Melody sengaja menanyakan hal itu karena arah ke air terjun itu melewati warung kopi yang mereka lewati kemarin. Melody masih sangat enggan jika harus bertatap muka dengan Yoga. Tadi saja sebelum Melody melakukan panggilan dengan Vera. Melody mendapati Yoga dengan mengendarai sepeda motornya berhenti di seberang jalan rumah pamannya ini. Entah apa yang dilakukan pemuda itu, jika saja si pemilik rumah tidak keluar dan menyapanya pria itu pasti masih berdiam di depan pagar rumah orang dengan tingkah anehnya.

Melody menaruh ponselnya di atas meja belajar Tina begitu selesai melakukan panggilan dengan Vera. Ia berjalan ke arah jendela dan bermaksud untuk menutup korden saat ia melihat di perbatasan antara pagar rumah pamannya dan milik tetangganya ada sebuah mobil sedan kapsul berwarna hitam berhenti. Mobil itu tampak tidak mencolok tetapi untuk Melody terasa ganjil jika mobil itu berhenti di sana. Sedangkan rata-rata penduduk di sini memiliki halaman rumah yang luas.

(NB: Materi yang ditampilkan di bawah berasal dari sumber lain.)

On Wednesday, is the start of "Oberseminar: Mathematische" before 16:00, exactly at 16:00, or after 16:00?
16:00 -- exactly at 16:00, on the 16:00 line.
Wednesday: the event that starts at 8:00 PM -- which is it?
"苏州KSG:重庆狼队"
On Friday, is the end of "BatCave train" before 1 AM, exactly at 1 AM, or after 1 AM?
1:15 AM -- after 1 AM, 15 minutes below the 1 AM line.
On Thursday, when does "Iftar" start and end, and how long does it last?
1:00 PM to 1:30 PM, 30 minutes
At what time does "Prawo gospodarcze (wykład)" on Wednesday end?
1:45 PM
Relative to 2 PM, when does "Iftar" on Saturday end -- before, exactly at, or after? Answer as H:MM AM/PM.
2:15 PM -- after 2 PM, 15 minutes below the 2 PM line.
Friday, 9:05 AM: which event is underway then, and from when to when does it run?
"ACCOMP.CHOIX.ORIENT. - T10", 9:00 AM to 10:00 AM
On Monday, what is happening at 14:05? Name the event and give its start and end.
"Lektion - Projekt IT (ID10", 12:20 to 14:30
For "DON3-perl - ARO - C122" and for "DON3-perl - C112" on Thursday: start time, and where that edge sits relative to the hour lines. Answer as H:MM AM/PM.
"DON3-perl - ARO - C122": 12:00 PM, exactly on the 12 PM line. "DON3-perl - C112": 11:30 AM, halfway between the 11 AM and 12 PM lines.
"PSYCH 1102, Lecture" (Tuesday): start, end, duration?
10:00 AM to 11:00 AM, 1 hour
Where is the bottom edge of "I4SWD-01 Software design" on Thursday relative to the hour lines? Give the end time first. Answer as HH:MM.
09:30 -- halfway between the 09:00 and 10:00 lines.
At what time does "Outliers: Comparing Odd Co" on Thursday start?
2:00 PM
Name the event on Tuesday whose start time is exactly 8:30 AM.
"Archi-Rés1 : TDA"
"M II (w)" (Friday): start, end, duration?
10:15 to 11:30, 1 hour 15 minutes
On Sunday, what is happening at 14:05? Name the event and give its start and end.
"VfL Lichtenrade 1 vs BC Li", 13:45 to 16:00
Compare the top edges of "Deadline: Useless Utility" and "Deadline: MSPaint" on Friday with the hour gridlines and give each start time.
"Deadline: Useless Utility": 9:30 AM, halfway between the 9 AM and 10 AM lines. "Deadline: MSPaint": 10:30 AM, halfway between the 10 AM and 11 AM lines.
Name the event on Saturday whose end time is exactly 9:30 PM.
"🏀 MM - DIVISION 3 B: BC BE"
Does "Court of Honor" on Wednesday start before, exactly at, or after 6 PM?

Melody bergegas menutup jendela dan kemudian keluar kamar mencari keberadaan Yono. Melody menemui Tono yang sedang asik menyeduh coklat panas dalam teko sedang di dapur.

"Mas Yon, itu di depan kok ada mobil mencurigakan ya," lapor Melody.

Yono masih asik dengan kegiatannya seraya menjawab, "Masa sih? Mas dari tadi nggak dengar suara mobil-." Belum selesai Yono berkata, suara mesin mobil yang dihidupkan terdengar sampai dapur mereka.

Rupanya tidak hanya satu mobil tapi tiga mobil. Melody dan Yono mengintip dari balik korden jendela dapur yang dibuka sedikit.

"Ya 'kan Mas, mencurigakan?"

"Ya udah yuk biarin aja," kata Yono seraya menepuk bahu Melody.

"Mendingan kita makan pisang aja sambil nonton rame-rame," timpal Yono lagi.

"Anggap aja bukan siapa-siapa. Positif thinking." Yono berkata sembari mengangkat nampan minuman sedangkan Melody membawa piring berisi pisang goreng ke depan.

"Bu, dengar nggak suara mobil di depan, barusan?" tanya Yono.

"Dengar sih, paling tamu sebelah."

"Tapi, sepertinya pengendara nggak turun deh Bulik," ujar Melody.

"Masa?" tanya Tarmin dengan raut wajah penasaran.

"Memang sih nggak kelihatan jelas dari kamar tadi. Tapi tangan yang di atas kemudi kelihatan lho, kena pantulan lampu pinggir jalan itu," terang Melody.

"Udah Mas bilang jangan dipikirkan. Siapa tahu memang tetangga sebelah. Daerah rumah kita ini aman kok."